Bill Bryson is one of my favourite authors. He is able to draw vivid images of times past and present by picking up on the smallest details, ones that most people ignore. He sees each pixel and the big picture that they make up at the same time. The reading experience translates somewhat to those hidden images in drawings where you can't see the image until someone points it out to you and then you see it and have really been seeing it all along!

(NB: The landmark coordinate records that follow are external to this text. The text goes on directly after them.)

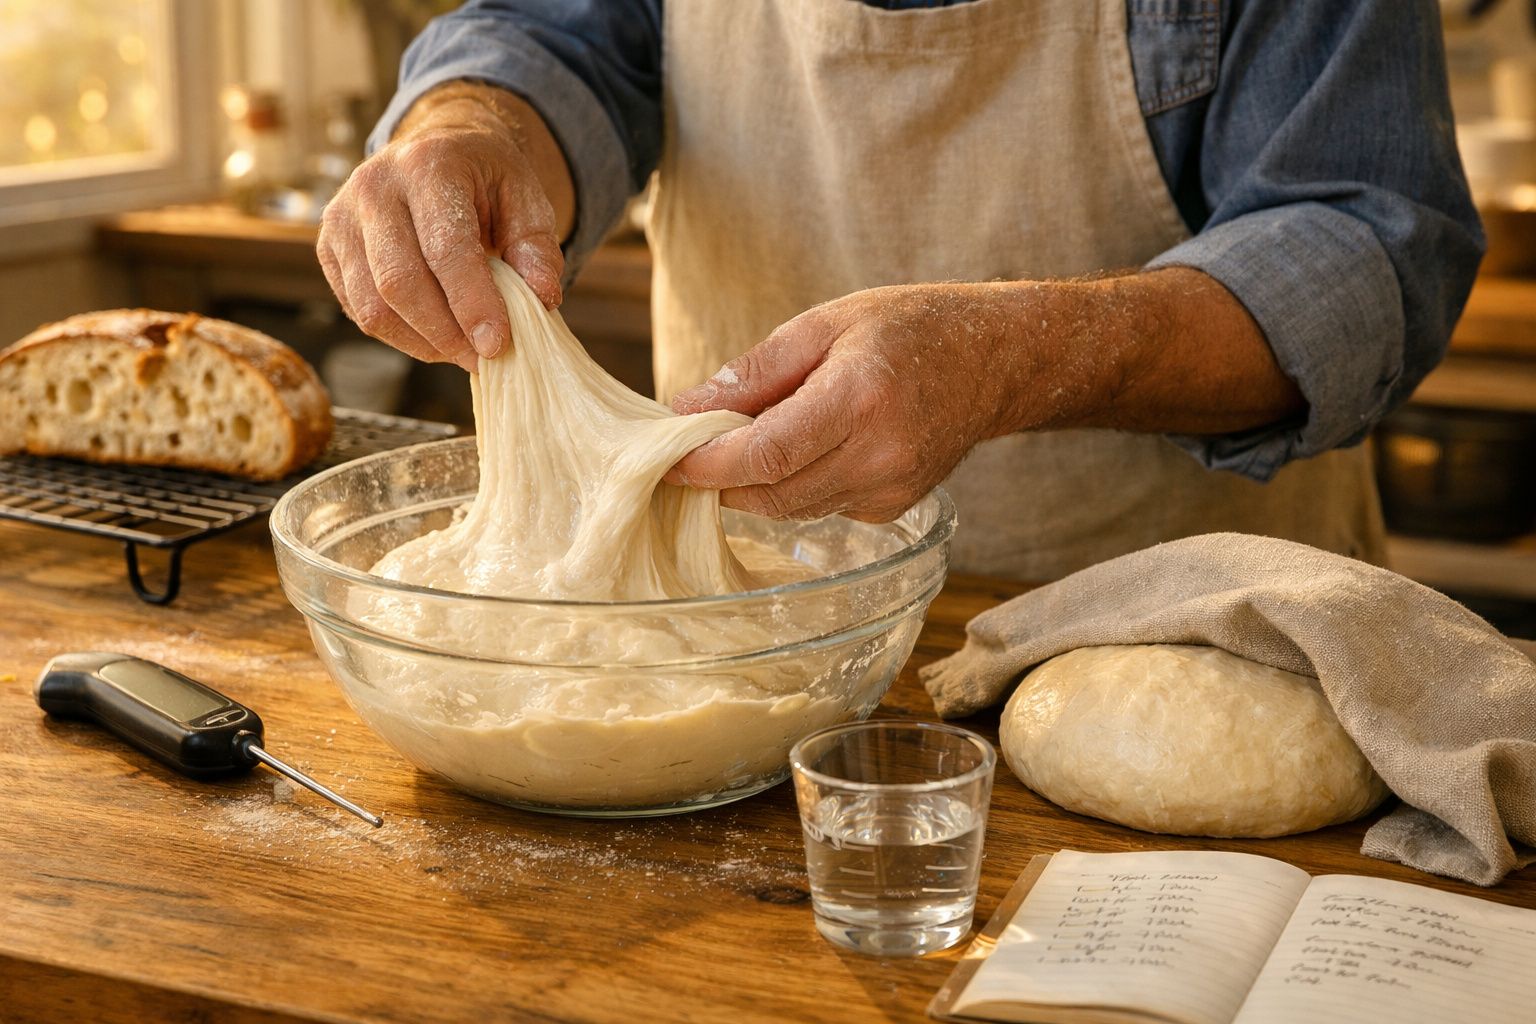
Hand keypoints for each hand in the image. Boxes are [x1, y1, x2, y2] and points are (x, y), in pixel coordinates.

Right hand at [317, 83, 570, 371]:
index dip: (472, 303)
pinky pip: (359, 312)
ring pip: (374, 307)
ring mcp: (342, 218)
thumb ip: (538, 248)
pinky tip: (436, 335)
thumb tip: (543, 298)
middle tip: (486, 358)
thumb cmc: (485, 182)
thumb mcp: (526, 199)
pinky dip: (402, 337)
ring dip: (424, 343)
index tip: (497, 345)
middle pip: (401, 283)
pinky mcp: (329, 249)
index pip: (446, 248)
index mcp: (428, 165)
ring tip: (464, 350)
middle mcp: (374, 187)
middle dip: (447, 334)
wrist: (435, 152)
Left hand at [664, 284, 1039, 521]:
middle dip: (721, 479)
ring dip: (755, 483)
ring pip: (791, 507)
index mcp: (860, 398)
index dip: (709, 465)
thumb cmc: (911, 329)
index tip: (669, 459)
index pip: (768, 454)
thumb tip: (685, 408)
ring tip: (746, 439)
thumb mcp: (827, 323)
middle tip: (692, 448)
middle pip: (772, 494)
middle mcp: (879, 455)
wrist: (996, 362)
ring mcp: (890, 490)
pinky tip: (806, 447)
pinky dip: (794, 485)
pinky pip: (820, 507)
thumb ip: (756, 370)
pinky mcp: (892, 508)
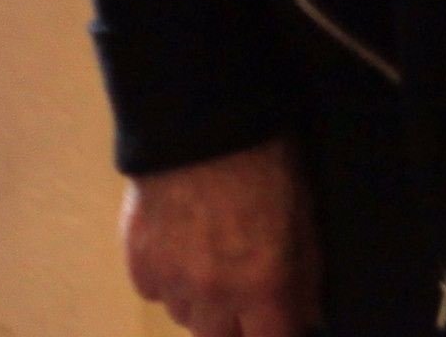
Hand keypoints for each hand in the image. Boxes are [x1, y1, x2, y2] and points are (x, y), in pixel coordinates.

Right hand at [125, 140, 314, 336]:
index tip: (281, 324)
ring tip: (214, 263)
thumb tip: (306, 315)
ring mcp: (171, 283)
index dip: (279, 333)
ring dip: (202, 304)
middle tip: (246, 300)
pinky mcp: (138, 266)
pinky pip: (156, 292)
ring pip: (186, 318)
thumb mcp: (304, 215)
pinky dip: (170, 281)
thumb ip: (303, 274)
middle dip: (235, 327)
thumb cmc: (267, 163)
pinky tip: (182, 248)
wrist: (200, 129)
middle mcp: (214, 294)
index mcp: (263, 283)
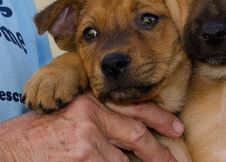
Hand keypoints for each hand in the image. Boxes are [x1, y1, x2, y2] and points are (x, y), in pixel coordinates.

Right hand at [0, 94, 183, 161]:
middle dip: (158, 151)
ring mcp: (86, 141)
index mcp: (92, 102)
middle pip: (137, 135)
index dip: (161, 119)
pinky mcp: (81, 160)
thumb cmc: (44, 132)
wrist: (10, 147)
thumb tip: (137, 134)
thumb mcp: (76, 114)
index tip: (177, 128)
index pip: (136, 108)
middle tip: (172, 161)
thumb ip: (104, 120)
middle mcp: (92, 117)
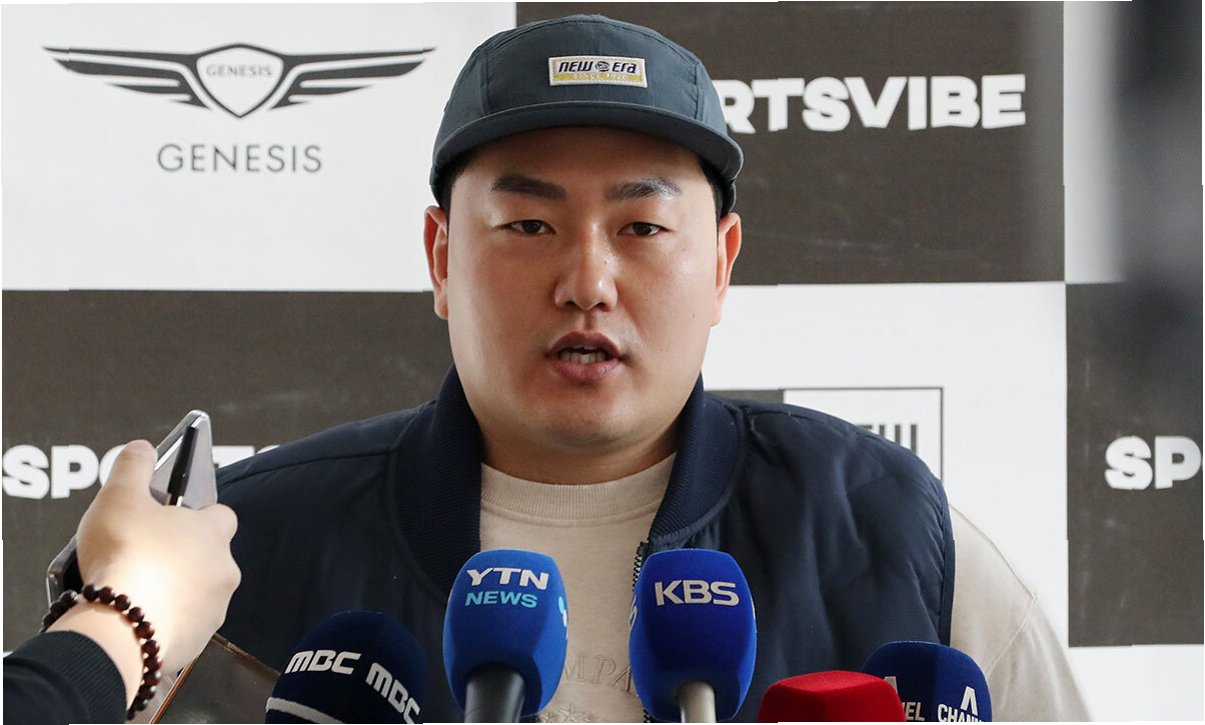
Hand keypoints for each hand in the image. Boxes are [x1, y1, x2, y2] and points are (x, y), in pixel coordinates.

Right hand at [65, 440, 239, 673]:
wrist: (121, 626)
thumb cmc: (124, 555)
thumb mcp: (120, 496)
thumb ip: (133, 466)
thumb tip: (143, 448)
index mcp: (214, 532)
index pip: (220, 515)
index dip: (196, 516)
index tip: (170, 520)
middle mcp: (225, 569)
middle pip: (209, 556)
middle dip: (183, 557)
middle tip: (145, 557)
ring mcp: (215, 608)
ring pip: (199, 593)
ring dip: (176, 590)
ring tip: (138, 589)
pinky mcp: (198, 640)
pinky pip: (184, 625)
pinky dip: (167, 621)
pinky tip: (140, 618)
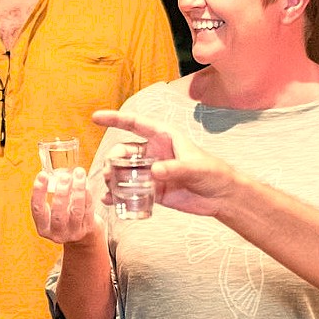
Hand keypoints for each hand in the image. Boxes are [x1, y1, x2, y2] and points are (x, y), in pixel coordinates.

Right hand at [31, 167, 100, 245]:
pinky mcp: (88, 228)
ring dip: (78, 190)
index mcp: (43, 227)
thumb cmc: (64, 216)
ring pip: (76, 210)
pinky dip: (87, 194)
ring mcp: (74, 232)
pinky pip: (88, 209)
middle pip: (58, 213)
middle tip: (65, 176)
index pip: (38, 209)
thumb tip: (53, 169)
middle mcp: (57, 233)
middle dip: (61, 192)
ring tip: (79, 174)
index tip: (42, 175)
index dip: (39, 191)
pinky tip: (86, 183)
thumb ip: (50, 194)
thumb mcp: (52, 210)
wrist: (82, 233)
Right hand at [92, 109, 237, 216]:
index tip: (96, 118)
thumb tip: (154, 172)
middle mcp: (154, 152)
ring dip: (113, 178)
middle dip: (112, 159)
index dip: (114, 119)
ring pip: (124, 171)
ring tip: (110, 188)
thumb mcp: (195, 167)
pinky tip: (110, 200)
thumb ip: (175, 169)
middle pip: (124, 151)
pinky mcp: (153, 189)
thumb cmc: (213, 173)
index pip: (134, 124)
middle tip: (110, 173)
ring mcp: (151, 171)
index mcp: (163, 137)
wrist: (222, 196)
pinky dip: (119, 195)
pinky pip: (131, 190)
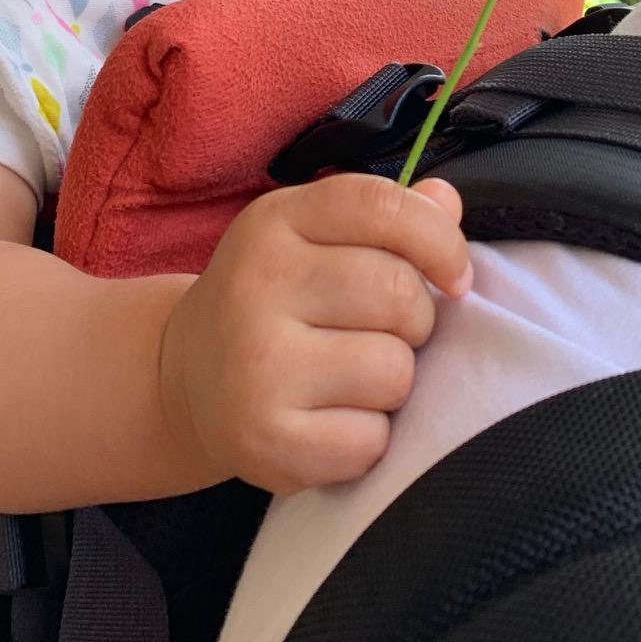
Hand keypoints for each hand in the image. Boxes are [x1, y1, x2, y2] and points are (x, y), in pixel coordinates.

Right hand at [158, 175, 470, 495]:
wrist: (186, 380)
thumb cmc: (275, 301)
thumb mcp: (314, 239)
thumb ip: (385, 219)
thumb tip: (448, 201)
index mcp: (274, 222)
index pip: (382, 207)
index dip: (440, 240)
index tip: (454, 277)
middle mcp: (258, 285)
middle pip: (400, 294)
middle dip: (414, 321)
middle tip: (379, 332)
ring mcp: (258, 364)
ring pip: (394, 371)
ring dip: (391, 382)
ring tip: (349, 377)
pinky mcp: (266, 438)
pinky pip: (371, 440)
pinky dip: (366, 438)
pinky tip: (328, 421)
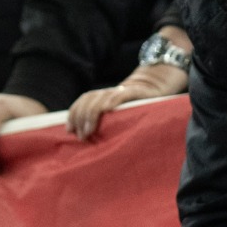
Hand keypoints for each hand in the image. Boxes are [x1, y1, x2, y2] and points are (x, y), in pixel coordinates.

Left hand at [66, 62, 187, 140]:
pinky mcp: (135, 93)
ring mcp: (121, 91)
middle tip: (81, 136)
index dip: (74, 113)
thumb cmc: (136, 108)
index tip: (69, 129)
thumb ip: (104, 120)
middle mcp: (109, 92)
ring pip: (100, 98)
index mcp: (103, 96)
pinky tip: (106, 110)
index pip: (84, 100)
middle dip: (81, 118)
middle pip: (88, 100)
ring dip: (91, 114)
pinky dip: (112, 101)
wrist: (157, 88)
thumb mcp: (118, 113)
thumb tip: (86, 137)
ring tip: (88, 131)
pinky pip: (120, 96)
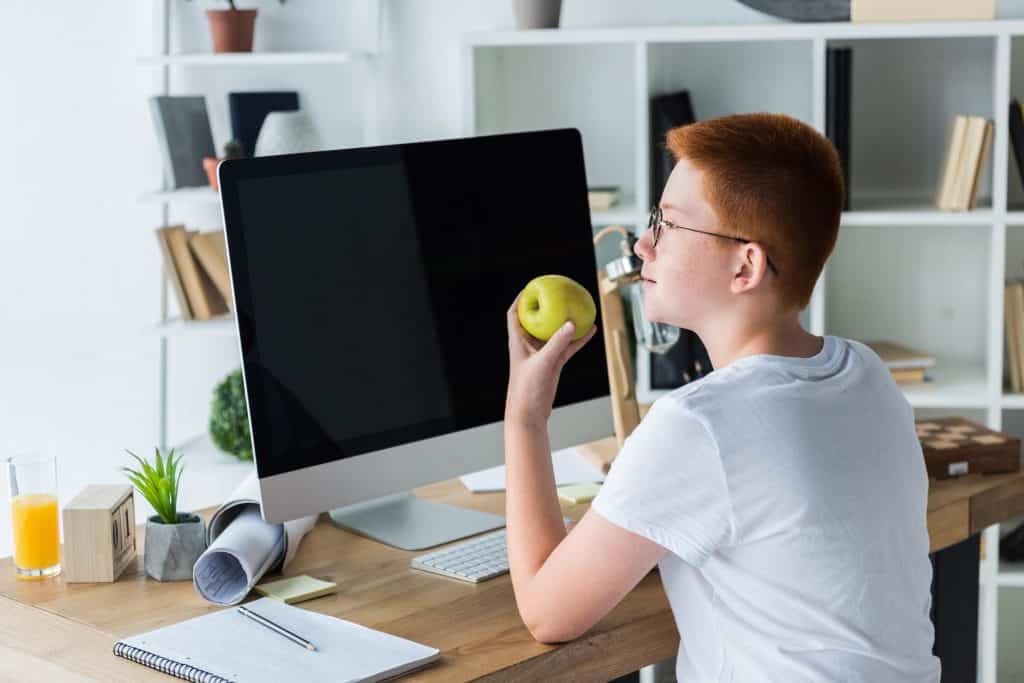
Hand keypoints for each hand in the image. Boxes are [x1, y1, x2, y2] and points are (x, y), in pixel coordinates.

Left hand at [505, 295, 596, 427]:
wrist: (530, 413)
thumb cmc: (527, 389)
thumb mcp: (543, 363)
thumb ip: (557, 343)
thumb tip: (571, 324)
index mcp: (518, 341)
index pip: (515, 314)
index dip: (520, 299)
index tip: (532, 286)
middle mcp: (529, 345)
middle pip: (537, 319)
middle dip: (547, 306)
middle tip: (559, 292)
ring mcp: (542, 354)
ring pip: (555, 332)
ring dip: (565, 322)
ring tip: (579, 309)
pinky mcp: (553, 363)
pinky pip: (567, 347)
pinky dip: (577, 339)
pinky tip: (590, 331)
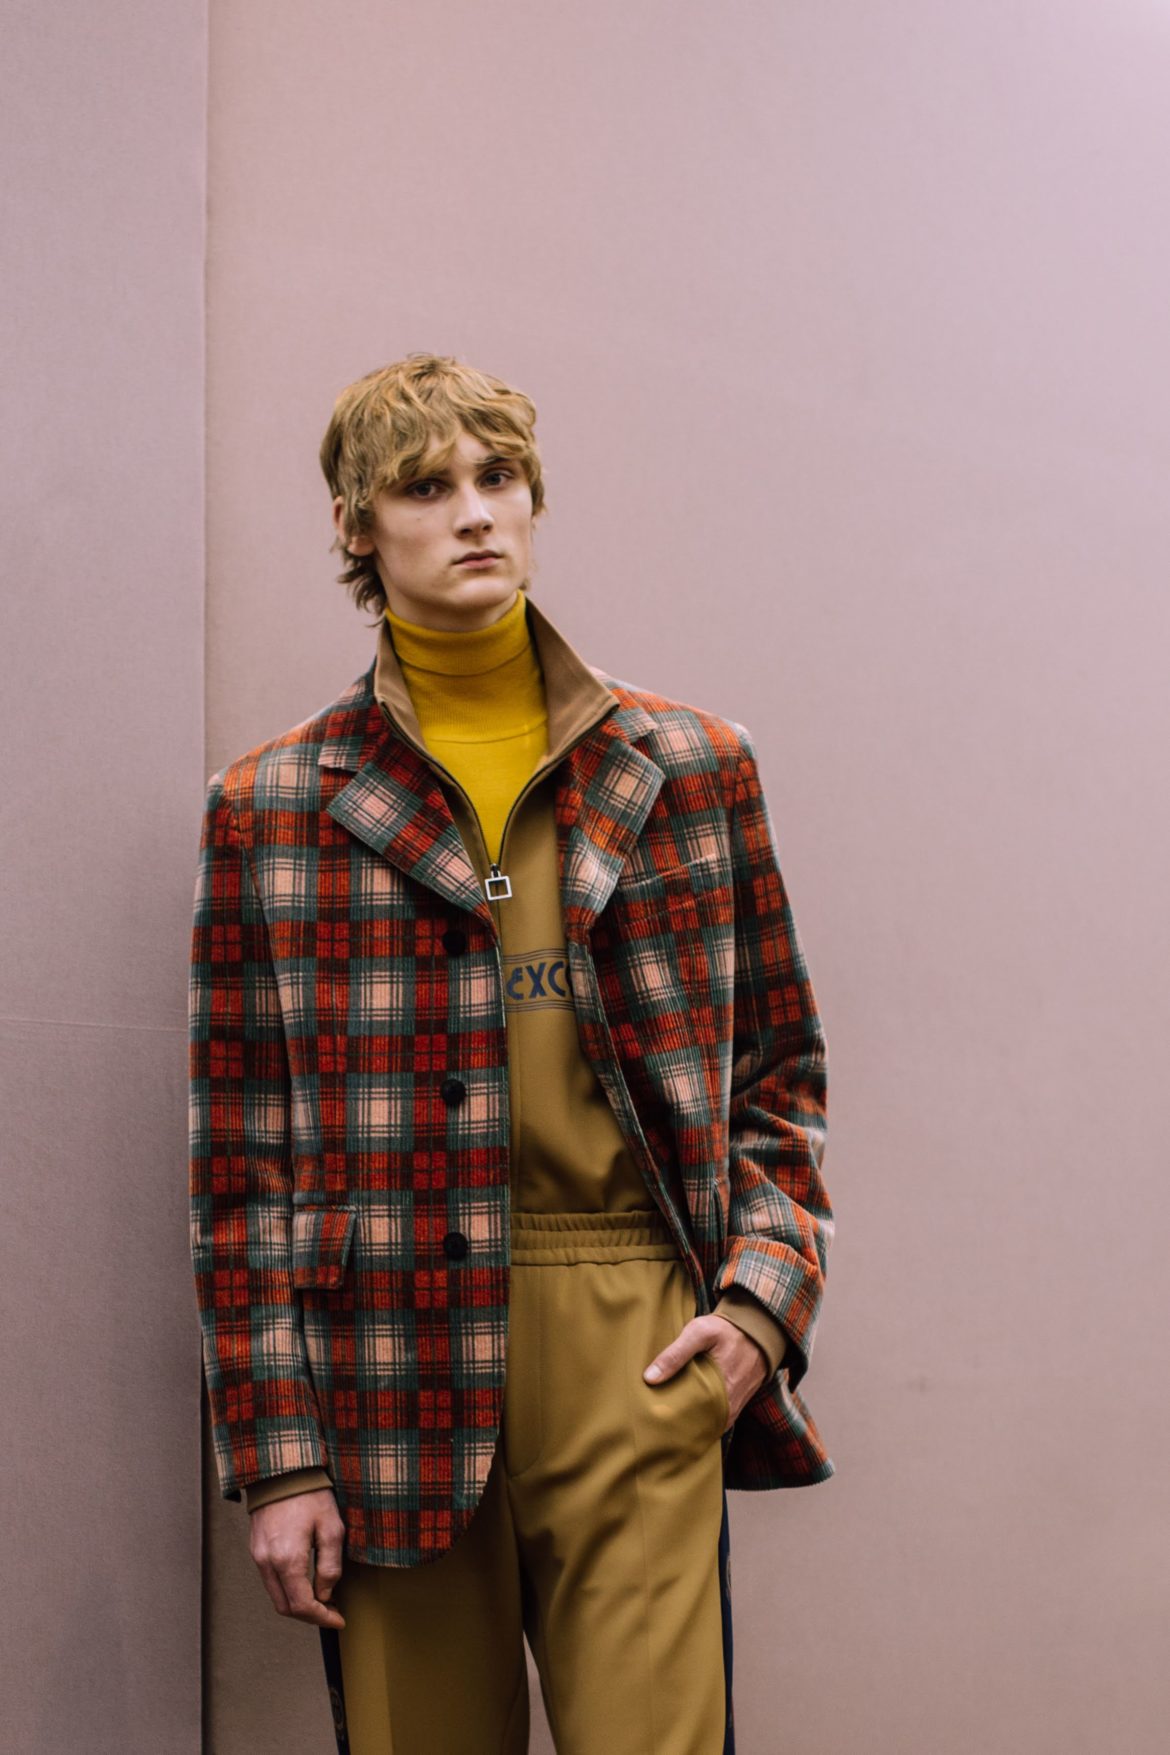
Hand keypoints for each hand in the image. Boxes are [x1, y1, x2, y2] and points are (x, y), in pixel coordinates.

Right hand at [248, 1488, 346, 1628]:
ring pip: (276, 1596)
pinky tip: (305, 1583)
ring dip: (298, 1604)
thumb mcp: (332, 1528)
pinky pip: (270, 1581)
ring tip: (321, 1599)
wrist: (281, 1470)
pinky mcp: (256, 1550)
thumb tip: (326, 1594)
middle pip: (285, 1607)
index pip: (302, 1605)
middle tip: (331, 1612)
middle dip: (309, 1616)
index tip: (339, 1620)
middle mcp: (268, 1563)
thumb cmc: (309, 1494)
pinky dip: (287, 1589)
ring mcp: (258, 1557)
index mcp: (287, 1560)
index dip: (322, 1618)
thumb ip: (330, 1566)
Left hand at [643, 1314, 769, 1431]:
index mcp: (718, 1391)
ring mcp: (733, 1408)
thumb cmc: (727, 1330)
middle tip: (654, 1420)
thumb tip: (650, 1378)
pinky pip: (716, 1420)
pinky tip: (686, 1414)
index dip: (668, 1420)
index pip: (688, 1418)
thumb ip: (675, 1354)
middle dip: (676, 1424)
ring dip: (689, 1423)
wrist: (757, 1330)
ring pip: (706, 1424)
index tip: (650, 1417)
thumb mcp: (699, 1333)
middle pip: (696, 1425)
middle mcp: (728, 1405)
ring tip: (666, 1419)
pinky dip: (702, 1419)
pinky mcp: (736, 1405)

Am reading Notes from a Small Island, which is about his travels around Britain. Here is a bit of Bryson gem I loved:
"To an American, the whole purpose of living, the one constant confirmation of continued existence, is to cram as much sensual pleasure as possible into on one's mouth, more or less continnuously. Gratification, instant and lavish, is a birthright. You might as well say, "Oh I shouldn't really" as if someone tells you not to take a deep breath.
I used to be puzzled by the curious British attitude to pleasure and that tireless, dogged optimism of theirs that allowed them to attach an upbeat turn of phrase to the direst inadequacies - 'well, it makes a change', 'musn't grumble', 'you could do worse', 'it's not much but it's cheap and cheerful', ' it was quite nice really' - but gradually I've come round to their way of thinking and my life has never been happier. I remember finding myself sitting in damp clothes in a cold safe on a dreary seaside promenade and being presented with a cup of tea and a teacake and going, 'Ooh, lovely!' and I knew then that the process had started. Before long I came to regard all kinds of activities - asking for more toast in a hotel, buying wool-rich socks at Marks and Spences, getting two pairs of trousers when I only really needed one - as something daring, very nearly illicit. My life became immensely richer."
After reading this, I discovered I'm a bit British, I am.